[Records contained in a dataset]
==============================

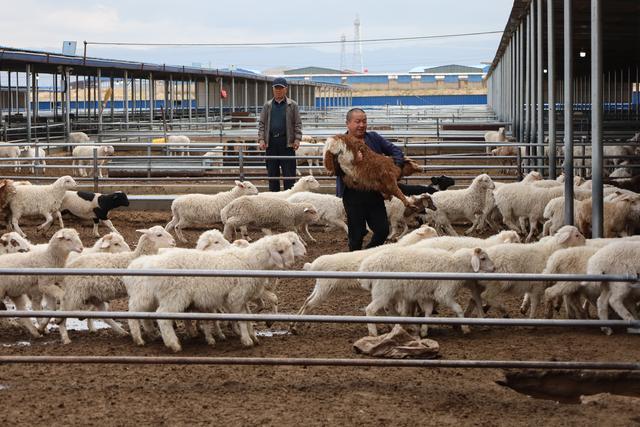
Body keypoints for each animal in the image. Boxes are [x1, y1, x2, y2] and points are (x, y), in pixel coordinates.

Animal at [127, 234, 302, 352]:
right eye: (280, 251)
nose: (291, 264)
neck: (249, 262)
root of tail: (153, 263)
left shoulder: (242, 297)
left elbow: (248, 317)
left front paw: (253, 336)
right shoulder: (236, 297)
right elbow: (242, 320)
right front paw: (247, 340)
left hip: (155, 296)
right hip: (174, 295)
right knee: (161, 316)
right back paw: (172, 343)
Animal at [360, 247, 496, 338]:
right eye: (483, 258)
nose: (494, 268)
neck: (455, 265)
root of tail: (367, 266)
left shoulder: (429, 294)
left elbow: (429, 311)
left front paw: (424, 330)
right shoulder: (443, 293)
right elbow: (458, 308)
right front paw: (465, 328)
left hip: (387, 293)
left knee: (386, 309)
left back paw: (399, 325)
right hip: (383, 291)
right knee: (370, 310)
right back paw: (373, 333)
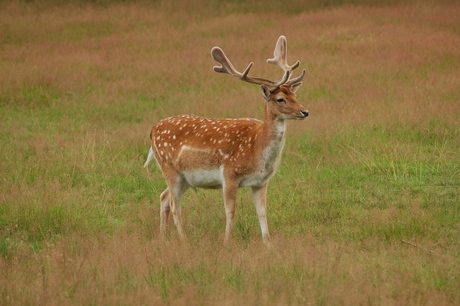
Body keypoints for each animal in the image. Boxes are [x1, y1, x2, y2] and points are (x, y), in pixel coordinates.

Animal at [145, 35, 310, 246]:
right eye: (280, 99)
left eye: (295, 95)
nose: (305, 111)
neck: (257, 148)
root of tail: (153, 130)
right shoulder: (230, 175)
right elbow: (230, 211)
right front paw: (227, 242)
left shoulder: (261, 181)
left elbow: (262, 212)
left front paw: (268, 244)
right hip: (169, 167)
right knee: (174, 204)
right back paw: (184, 240)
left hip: (185, 178)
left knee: (164, 197)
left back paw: (163, 238)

==============================

YOUR ASSIGNMENT: None of the pictures belongs in the answer, but all the entries must be repeated exactly.

PROBLEM SOLUTION:
Body keypoints for each animal in the image. Boxes are [x1, y1, x2, y2] and points are (x, y), in pixel coordinates.

Animal at [127, 234, 302, 352]:
right eye: (280, 251)
nose: (291, 264)
neck: (249, 262)
root of tail: (153, 263)
left shoulder: (242, 297)
left elbow: (248, 317)
left front paw: (253, 336)
right shoulder: (236, 297)
right elbow: (242, 320)
right front paw: (247, 340)
left hip: (155, 296)
right hip: (174, 295)
right knee: (161, 316)
right back paw: (172, 343)
Animal at [360, 247, 496, 338]:
right eye: (483, 258)
nose: (494, 268)
neck: (455, 265)
root of tail: (367, 266)
left shoulder: (429, 294)
left elbow: (429, 311)
left front paw: (424, 330)
right shoulder: (443, 293)
right elbow: (458, 308)
right front paw: (465, 328)
left hip: (387, 293)
left knee: (386, 309)
left back paw: (399, 325)
right hip: (383, 291)
right knee: (370, 310)
right back paw: (373, 333)
Body keypoints for each animal in the image. Boxes are [x1, y1, x2, y2] and points are (x, y), in pixel coordinates.

Animal at [145, 35, 310, 246]:
right eye: (280, 99)
left eye: (295, 95)
nose: (305, 111)
neck: (257, 148)
root of tail: (153, 130)
right shoulder: (230, 175)
right elbow: (230, 211)
right front paw: (227, 242)
left shoulder: (261, 181)
left elbow: (262, 212)
left front paw: (268, 244)
right hip: (169, 167)
right knee: (174, 204)
right back paw: (184, 240)
left hip: (185, 178)
left knee: (164, 197)
left back paw: (163, 238)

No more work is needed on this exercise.